Texto para leitura

----

Um ano após explosão em Beirute, política obstrui investigação do caso
Um ano após a explosão mortal no porto de Beirute, e apesar da escala desta tragédia que traumatizou o Líbano, nenhum responsável foi levado à Justiça, e a investigação não avança, prejudicada pela política.
Em 4 de agosto de 2020, bombeiros foram enviados ao porto para apagar um incêndio. No fim do dia, o balanço desta explosão que devastou bairros inteiros da capital era de 214 mortos e mais de 6.500 feridos.
Naquela mesma noite, as autoridades atribuíram a tragédia a 2.750 toneladas de nitrato de amônio, abandonadas "sem medidas de precaução" por mais de seis meses no porto.
Um ano depois, a opinião pública ainda aguarda as conclusões da investigação libanesa e denuncia a interferência política que obstruiu o caso. Muitas questões permanecem sem resposta.
O que causou a explosão? Por que o nitrato foi deixado no porto, apesar dos perigos? Quem estava ciente do armazenamento irregular, entre autoridades políticas e de segurança?
Alguns temem que a Justiça nunca seja feita neste caso. O juiz de instrução Tarek Bitar busca indiciar vários ex-ministros e altos funcionários, mas a imunidade que os protege retarda o andamento dos processos.
"Estão apenas tentando escapar da Justiça", disse o advogado Youssef Lahoud, que representa mais de 1.000 vítimas da explosão.
Apesar dos obstáculos, "75% da investigação está concluída", disse à AFP uma fonte judicial próxima ao processo.
O juiz Bitar espera anunciar suas conclusões "até o final do ano".
Cargueiro cheio de nitrato
Em novembro de 2013, o navio "Rhosus", de bandeira da Moldávia, que partiu da Geórgia com destino a Moçambique, fez escala em Beirute com um carregamento de nitrato de amônio a bordo.
Naquela época, e como resultado de um obscuro processo judicial contra seu dono, o navio foi imobilizado. A remessa foi descarregada em 2014 e armazenada no depósito nº 12, com manutenção precária. Abandonado, o "Rhosus" acabou afundando em 2018.

----

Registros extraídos
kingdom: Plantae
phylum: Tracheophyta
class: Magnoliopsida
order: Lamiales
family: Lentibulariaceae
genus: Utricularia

----

Tarefa a fazer
No texto sobre a explosão em Beirute, em que depósito foi guardado o carregamento de nitrato de amônio depois de descarregado?

Resposta
No depósito nº 12.